一、报告题目：Rigidity Theorems for Invariant Harmonic Functions and Harmonic Maps

二、报告人：美国加州大学尔湾分校Song-Ying Li(李松鹰) 教授
三、时  间：2016年12月14日下午2:30---3:20

四、地 点：闻理园A4-214室 

报告摘要:  

     I will talk about the recent development on the rigidity theorems on invariant harmonic functions and harmonic maps. One of the most recent works is jointly with Renyu Chen from Tian Jin University, we prove that invariant harmonic functions will become pluriharmonicity under certain smooth up to boundary condition on the classical bounded symmetric domains in C^n. These theorems generalize a well known theorem of R. Graham from the unit ball in C^n.
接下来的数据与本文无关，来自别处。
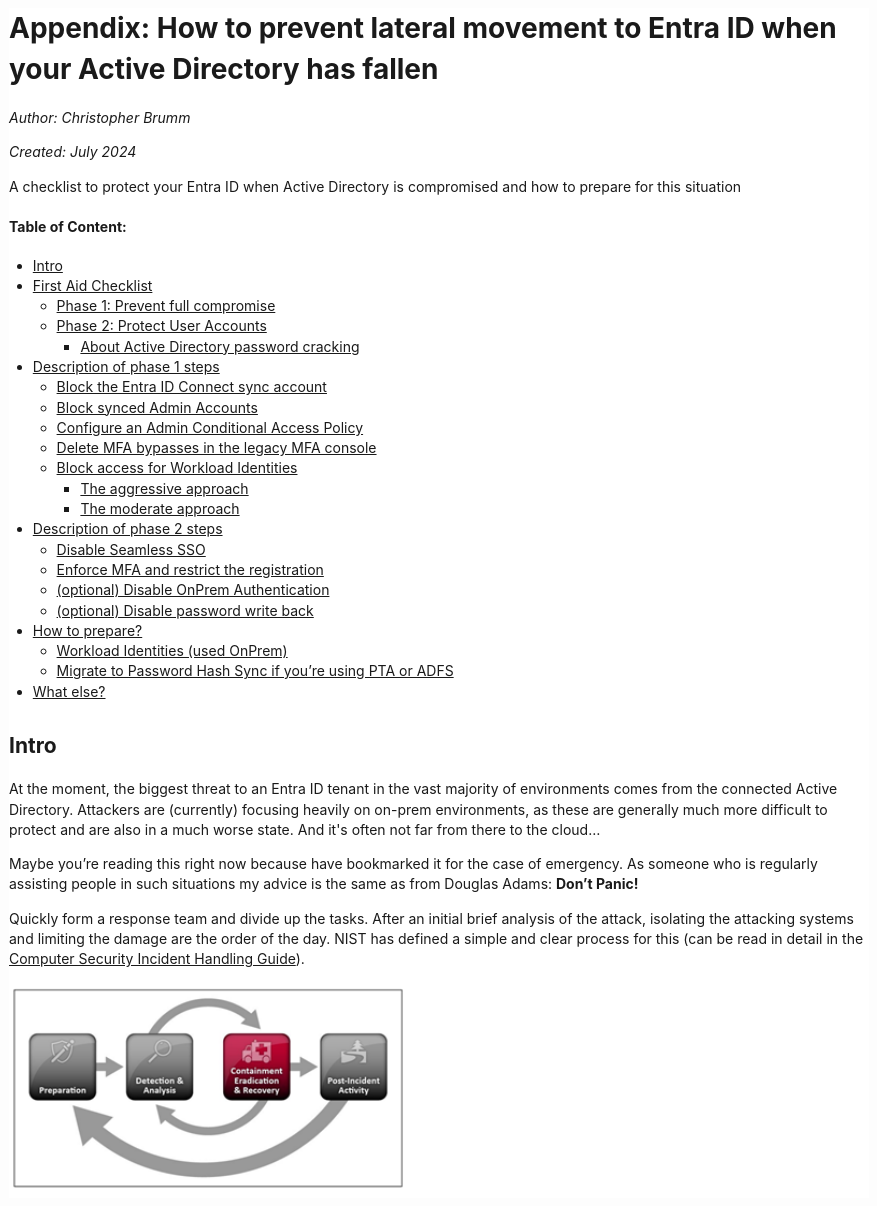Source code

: # Appendix: How to prevent lateral movement to Entra ID when your Active Directory has fallen

_Author: Christopher Brumm_

_Created: July 2024_

A checklist to protect your Entra ID when Active Directory is compromised and how to prepare for this situation

#### Table of Content:
- [Intro](#intro)
- [First Aid Checklist](#first-aid-checklist)
  - [Phase 1: Prevent full compromise](#phase-1-prevent-full-compromise)
  - [Phase 2: Protect User Accounts](#phase-2-protect-user-accounts)
    - [About Active Directory password cracking](#about-active-directory-password-cracking)
- [Description of phase 1 steps](#description-of-phase-1-steps)
  - [Block the Entra ID Connect sync account](#block-the-entra-id-connect-sync-account)
  - [Block synced Admin Accounts](#block-synced-admin-accounts)
  - [Configure an Admin Conditional Access Policy](#configure-an-admin-conditional-access-policy)
  - [Delete MFA bypasses in the legacy MFA console](#delete-mfa-bypasses-in-the-legacy-mfa-console)
  - [Block access for Workload Identities](#block-access-for-workload-identities)
    - [The aggressive approach](#the-aggressive-approach)
    - [The moderate approach](#the-moderate-approach)
- [Description of phase 2 steps](#description-of-phase-2-steps)
  - [Disable Seamless SSO](#disable-seamless-sso)
  - [Enforce MFA and restrict the registration](#enforce-mfa-and-restrict-the-registration)
  - [(optional) Disable OnPrem Authentication](#optional-disable-onprem-authentication)
  - [(optional) Disable password write back](#optional-disable-password-write-back)
- [How to prepare?](#how-to-prepare)
  - [Workload Identities (used OnPrem)](#workload-identities-used-onprem)
  - [Migrate to Password Hash Sync if you’re using PTA or ADFS](#migrate-to-password-hash-sync-if-youre-using-pta-or-adfs)
- [What else?](#what-else)

## Intro

At the moment, the biggest threat to an Entra ID tenant in the vast majority of environments comes from the connected Active Directory. Attackers are (currently) focusing heavily on on-prem environments, as these are generally much more difficult to protect and are also in a much worse state. And it's often not far from there to the cloud…

Maybe you’re reading this right now because have bookmarked it for the case of emergency. As someone who is regularly assisting people in such situations my advice is the same as from Douglas Adams: **Don’t Panic!**

Quickly form a response team and divide up the tasks. After an initial brief analysis of the attack, isolating the attacking systems and limiting the damage are the order of the day. NIST has defined a simple and clear process for this (can be read in detail in the [Computer Security Incident Handling Guide](https://nvlpubs.nist.gov/nistpubs/SpecialPublications/NIST.SP.800-61r2.pdf)).

<a href="./media/containment/NISTIncidentHandling-small.png" target="_blank"><img src="./media/containment/NISTIncidentHandling-small.png" width="400" /></a>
I will also connect these to harmonic maps and Sius' supper rigidity theorem.

个人介绍:

    李松鹰教授,于1985年6月在福建师范大学数学系获硕士学位, 于1992年6月在美国匹兹堡大学（University of Pittsburgh）数学系获博士；现为美国加州大学欧文分校正教授, 2005年5月被聘为闽江学者，福建师范大学讲座教授.

  李松鹰教授,主要研究领域是复分析、非线性偏微分方程,调和分析及复几何。在Amer. J. Math, Math. Z., Math. Ann.,J. Funct. Anal., Michigan Math. J., J. London Math. Soc., Pacific J. Math.等国际权威数学刊物上发表论文数十篇。

    李松鹰教授主页: http://www.math.uci.edu/~sli/

    欢迎广大师生参加！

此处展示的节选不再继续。